All updates have been completed to match Sage's technical depth and functionality.

### ✅ 1. Enhanced Chunking (`code_chatbot/chunker.py`)
- **Token-aware chunking** using `tiktoken` (accurate token counting)
- **AST-based structural chunking** - splits code at function/class boundaries
- **Smart merging** - combines small neighboring chunks to avoid fragments
- **Support for multiple file types** - code files, text files, with fallbacks

### ✅ 2. Code Symbol Extraction (`code_chatbot/code_symbols.py`)
- Extracts class and method names from code files
- Uses tree-sitter for accurate parsing
- Returns tuples of `(class_name, method_name)` for hierarchy representation

### ✅ 3. Enhanced RAG Engine (`code_chatbot/rag.py`)

---

— Work instruction 1 —
Answer these from the update notes:
(a) Which library does the chunker use for token counting?
(b) At what boundaries does the AST-based structural chunking split code?
(c) What tool does the code symbol extraction use for parsing?
— Work instruction 2 —
Write out the stretch of the update notes from "All updates have" through "(accurate token counting)", word for word.

— Information shown —
---

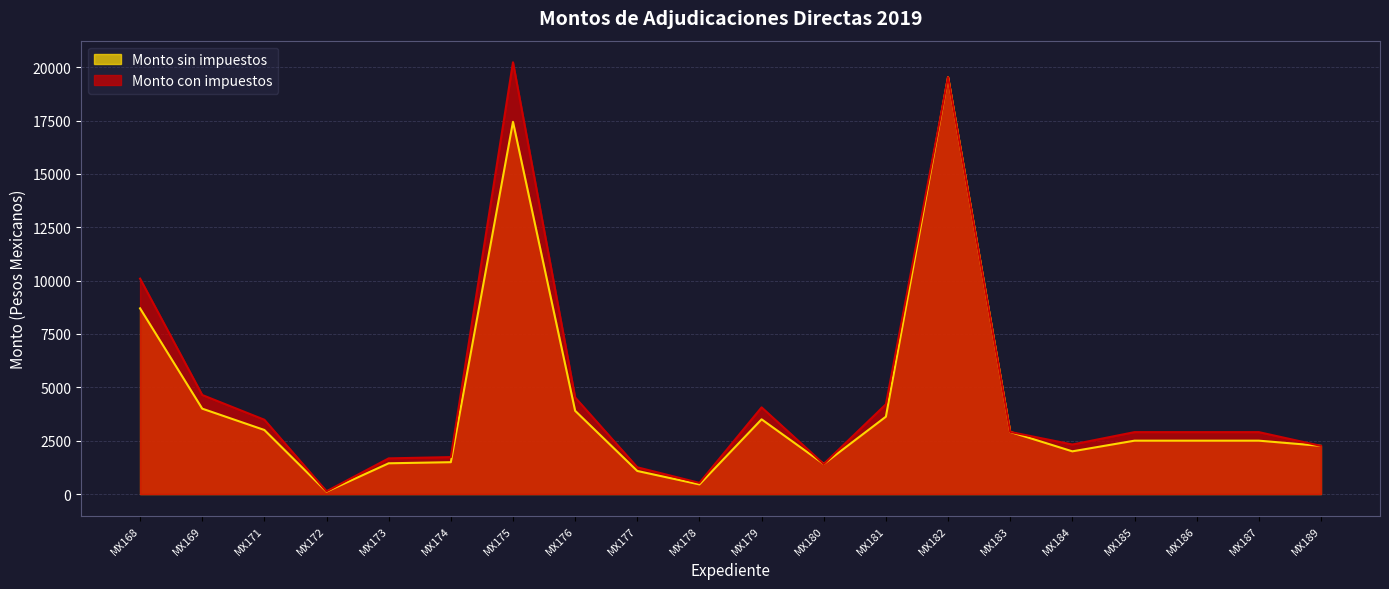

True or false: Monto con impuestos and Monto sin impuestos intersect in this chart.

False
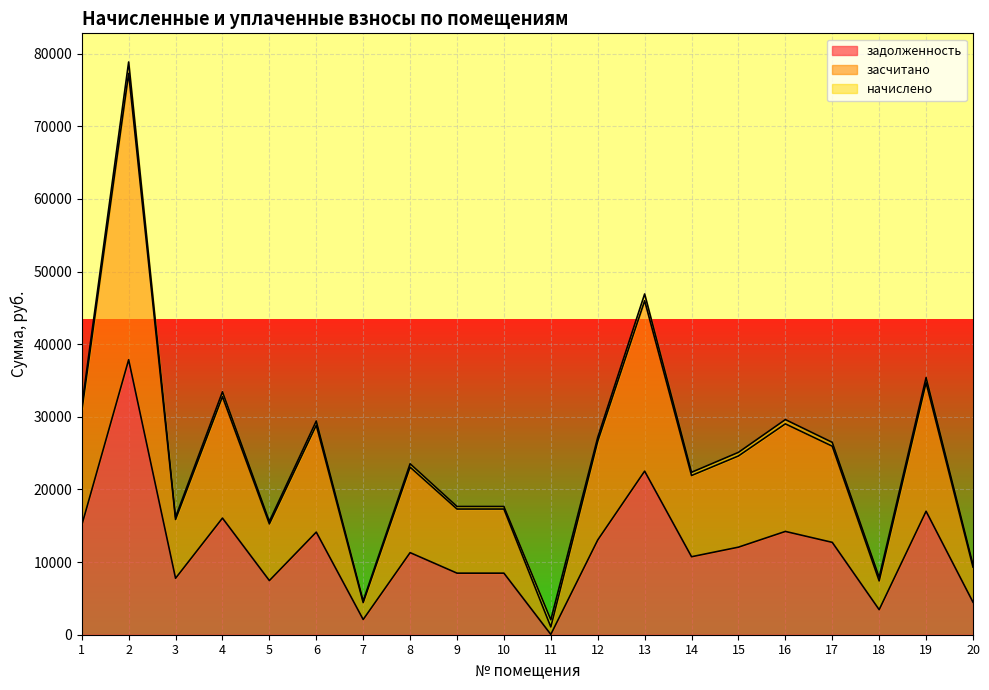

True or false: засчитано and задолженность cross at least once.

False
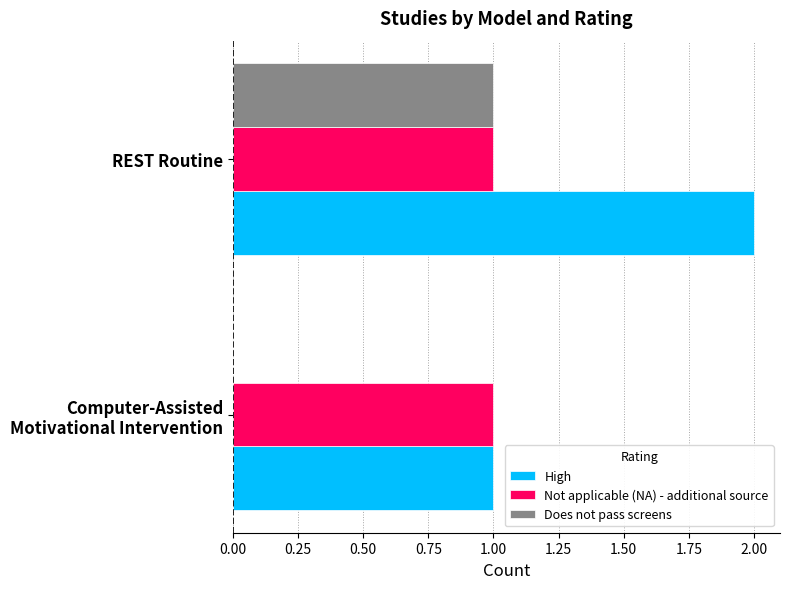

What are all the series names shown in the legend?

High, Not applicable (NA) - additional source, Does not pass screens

---

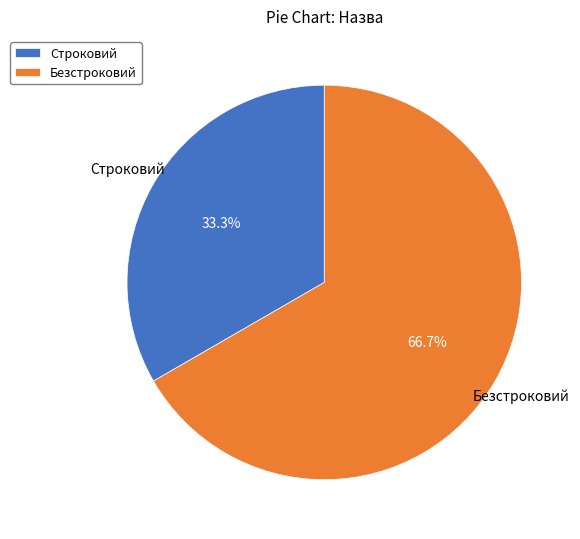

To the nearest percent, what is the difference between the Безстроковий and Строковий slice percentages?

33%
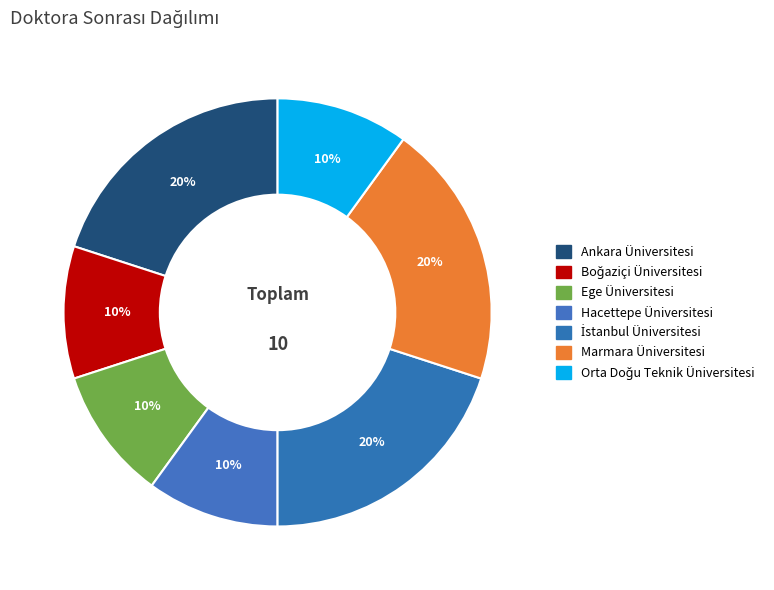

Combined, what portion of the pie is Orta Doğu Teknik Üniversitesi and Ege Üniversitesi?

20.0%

---

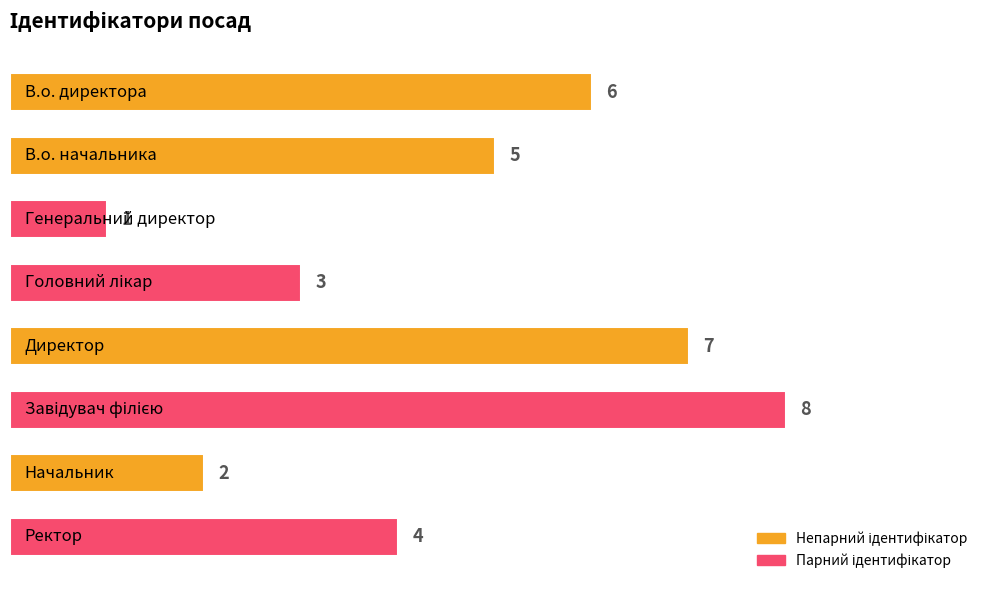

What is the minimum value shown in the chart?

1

---

— Response area 1 —
(a) `tiktoken`
(b) Function/class boundaries
(c) Tree-sitter

— Response area 2 —
All updates have been completed to match Sage's technical depth and functionality.

### ✅ 1. Enhanced Chunking (`code_chatbot/chunker.py`)
- **Token-aware chunking** using `tiktoken` (accurate token counting)